La sentence qui touche l'ancien ministre de l'Intérieur a été rendue publique ce mardi 28. La Chancellerie de la Légion d'honneur a déchu Claude Guéant de son titre de chevalier de la Légion d’honneur, obtenu le 10 mars 1992, et celui de commandeur de l’Ordre national du Mérite auquel il avait accédé en 2001 alors qu'il était préfet de la région Bretagne.

La décision a été dévoilée dans les colonnes du Journal officiel. Ces décisions, avec effet à la mi-mai 2019, font suite à sa condamnation à un an de prison ferme dans l'affaire des primes en liquide du ministère de l'Intérieur, rendue définitive le 16 janvier.

Lire aussi – Claude Guéant définitivement condamné dans l'affaire des primes en liquide de l'Intérieur

Les faits portaient sur des primes en espèces que se versaient chaque mois des membres du cabinet de Nicolas Sarkozy à l'Intérieur, prélevées dans une enveloppe destinée aux frais d'enquête et de surveillance (FES) des policiers.

Entre 2002 et 2004, alors qu'il était directeur de cabinet de Nicolas Sarkozy puis ministre de l'Intérieur, Claude Guéant se versait des primes abusives de 5.000 euros par mois.
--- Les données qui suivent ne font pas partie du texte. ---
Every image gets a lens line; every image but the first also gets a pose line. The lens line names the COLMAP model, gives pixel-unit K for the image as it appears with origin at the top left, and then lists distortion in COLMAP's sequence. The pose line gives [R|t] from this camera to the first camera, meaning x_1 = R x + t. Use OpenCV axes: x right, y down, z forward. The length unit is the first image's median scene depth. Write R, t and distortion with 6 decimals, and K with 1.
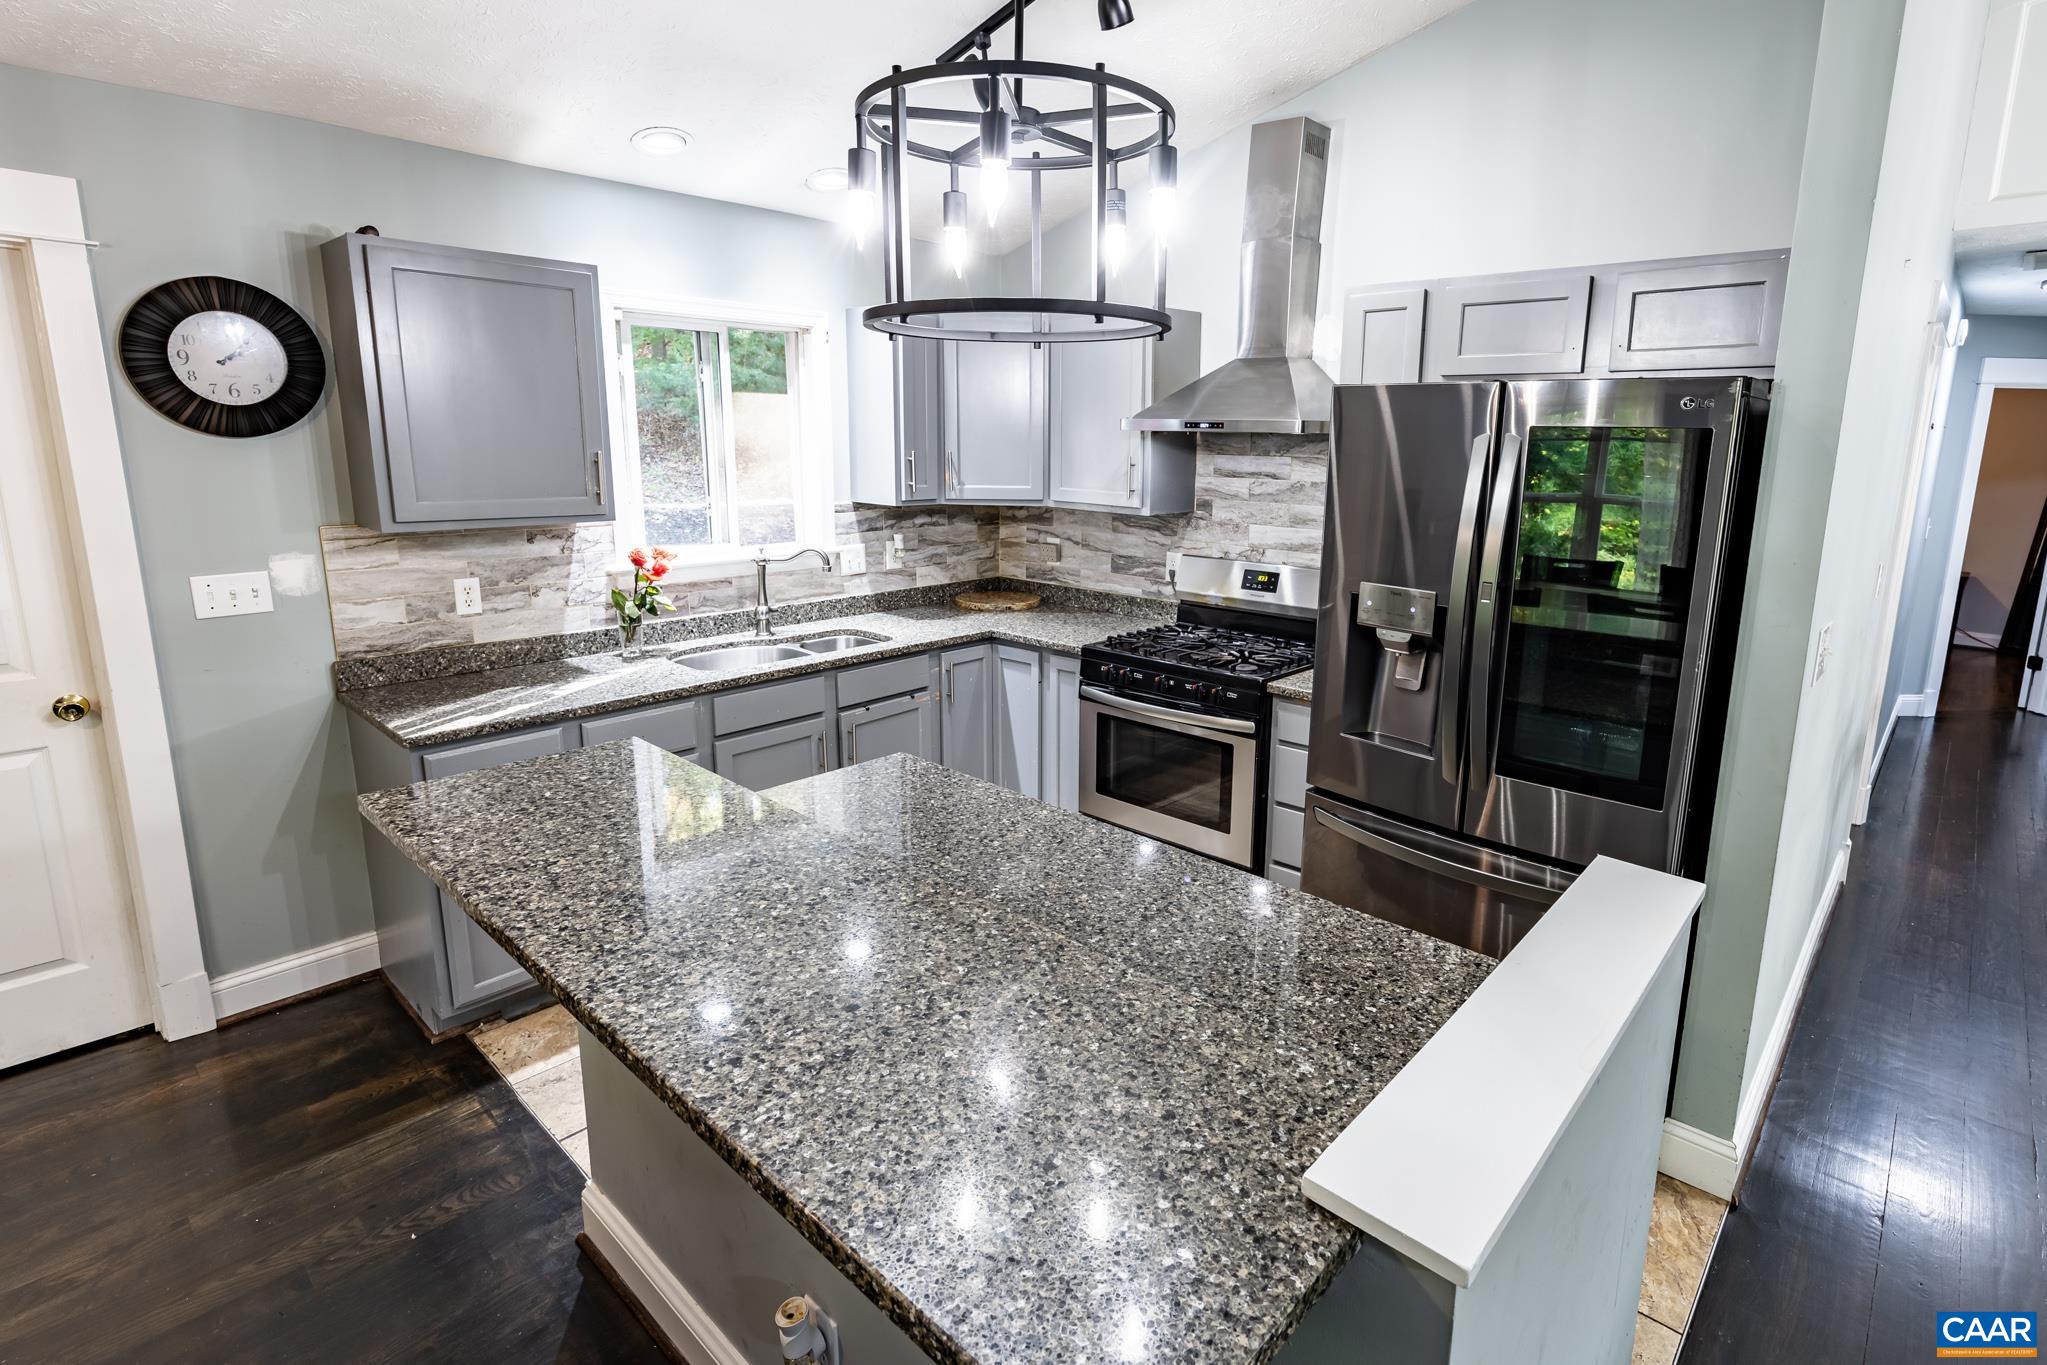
lens RADIAL K [[1006.5, 0, 1104.1], [0, 1006.5, 624.8], [0, 0, 1]] dist [0.001758, 0.000843]
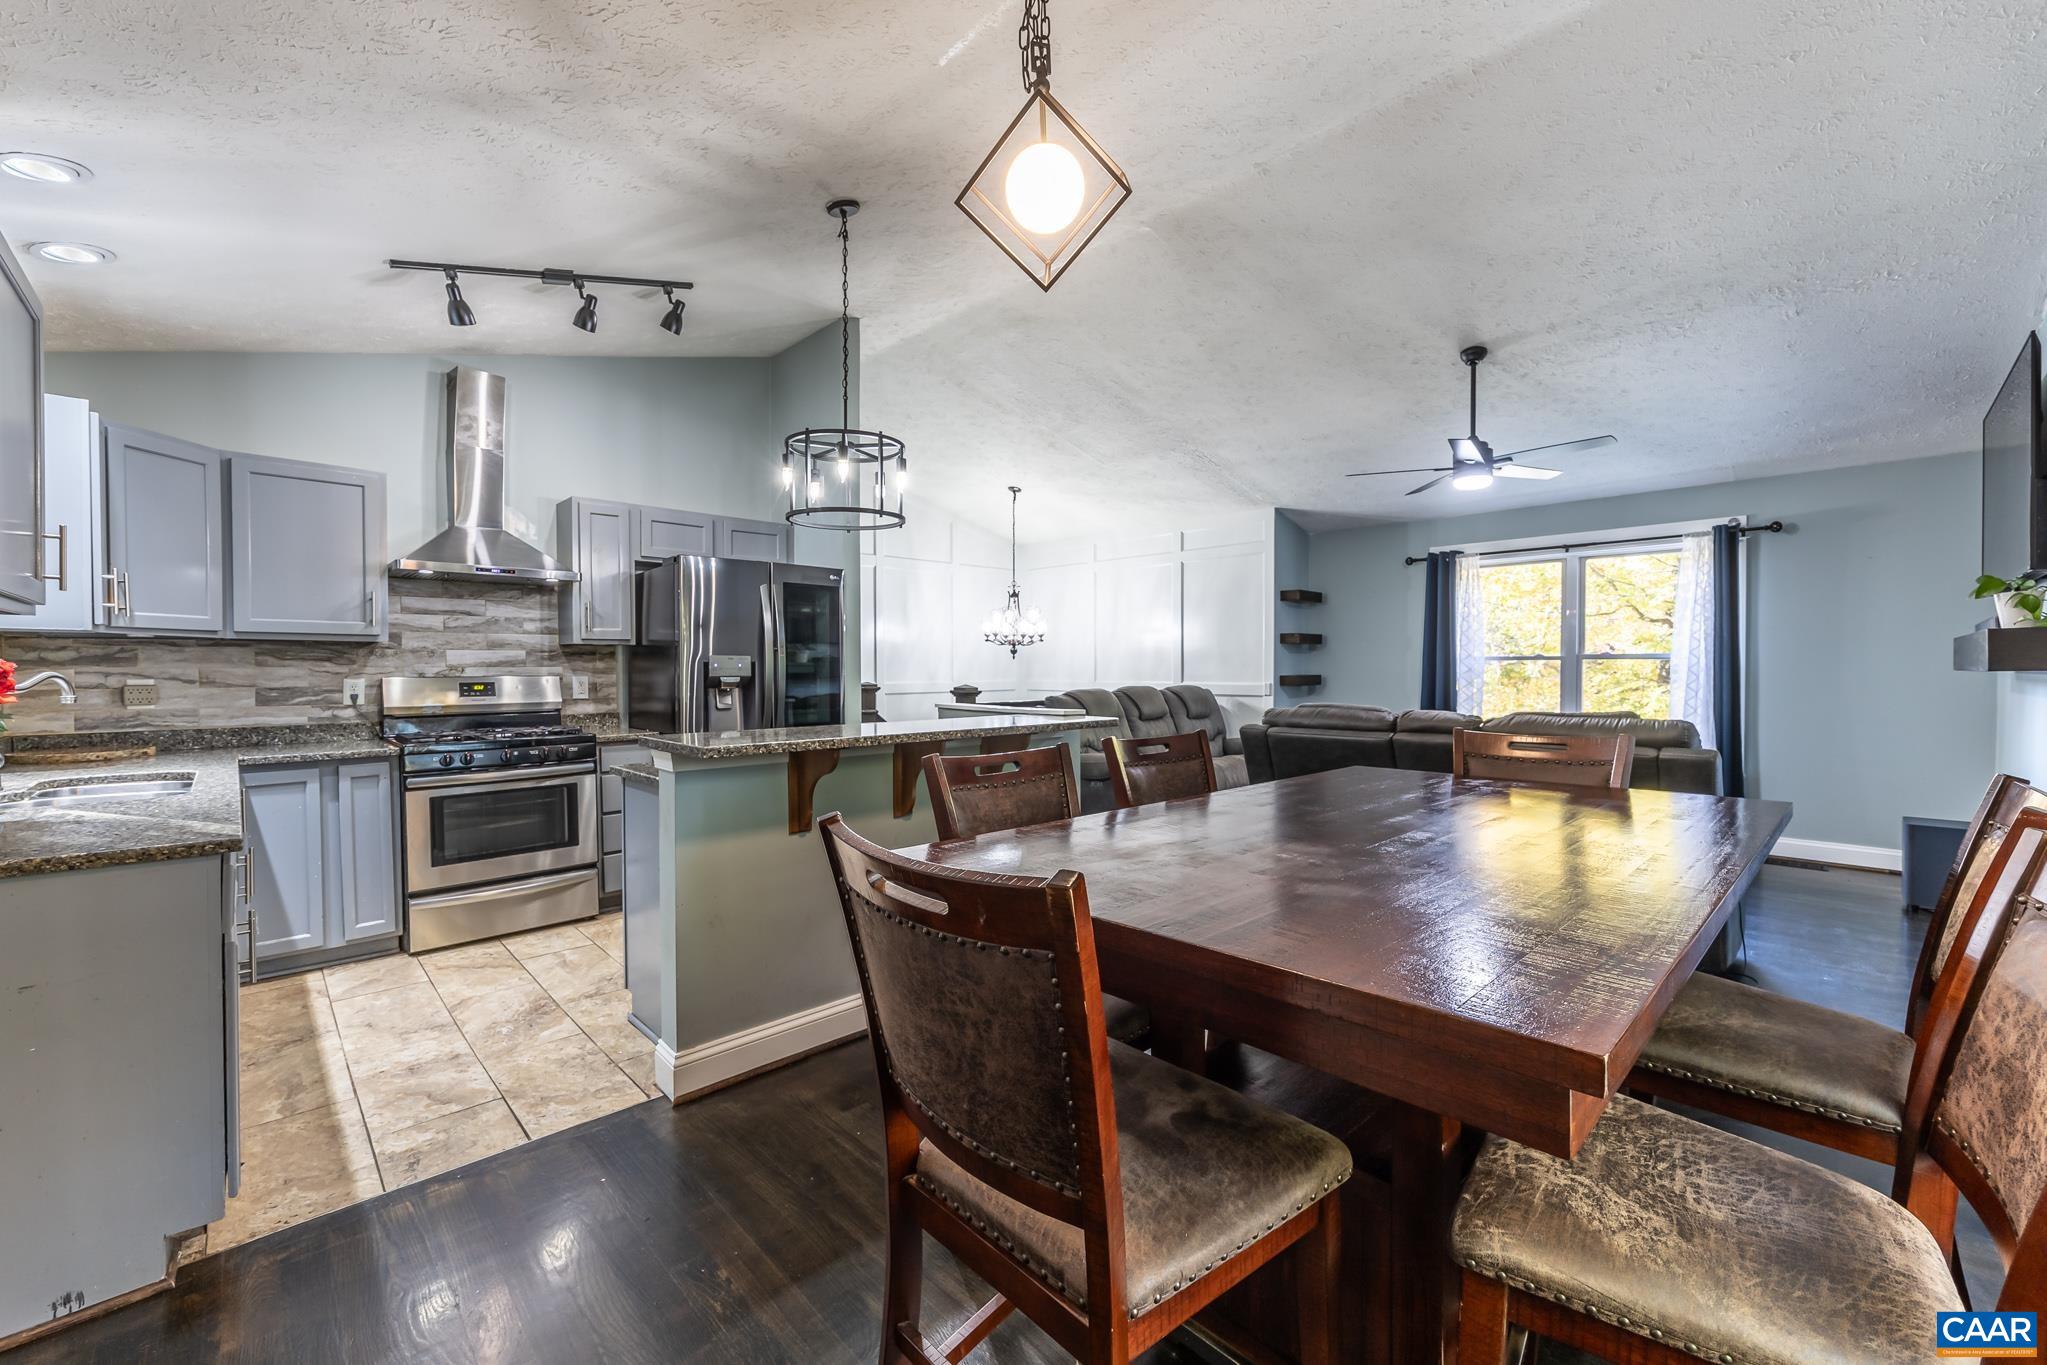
lens RADIAL K [[829.8, 0, 1020.9], [0, 829.8, 681.4], [0, 0, 1]] dist [0.000566, -0.000121]
pose [[0.079836, -0.033339, 0.996250, -0.903266], [0.188422, 0.981928, 0.017761, 0.064327], [-0.978838, 0.186297, 0.084675, 0.190863]]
Celles-ci s'ajoutaient à son salaire de 8.000 euros et à ses indemnités de 2.200 euros.

En janvier dernier, le pourvoi en cassation de l'ancienne éminence grise de Nicolas Sarkozy avait été rejeté, actant définitivement la peine d’un an de prison de ferme, les  75.000 euros d'amende et l' interdiction d'exercer toute fonction publique pendant cinq ans. décidée à son encontre.

Claude Guéant, qui fut notamment secrétaire général de l'Elysée sous la présidence Sarkozy, est également mis en examen dans l'affaire des soupçons de financement libyen de la campagne de Nicolas Sarkozy en 2007, pour "corruption passive", "complicité de financement illégal de campagne électorale" et "blanchiment de fraude fiscale en bande organisée".

L'ancien haut fonctionnaire est notamment soupçonné d'avoir perçu, en 2008, 500.000 euros en rétribution de son intervention auprès d'EADS (devenu Airbus group) en faveur de l'intermédiaire Alexandre Djouhri, qui réclamait le paiement d'une commission pour une vente d'avions à la Libye. Claude Guéant a toujours soutenu que cette somme était le fruit de la vente de deux tableaux de peinture flamande.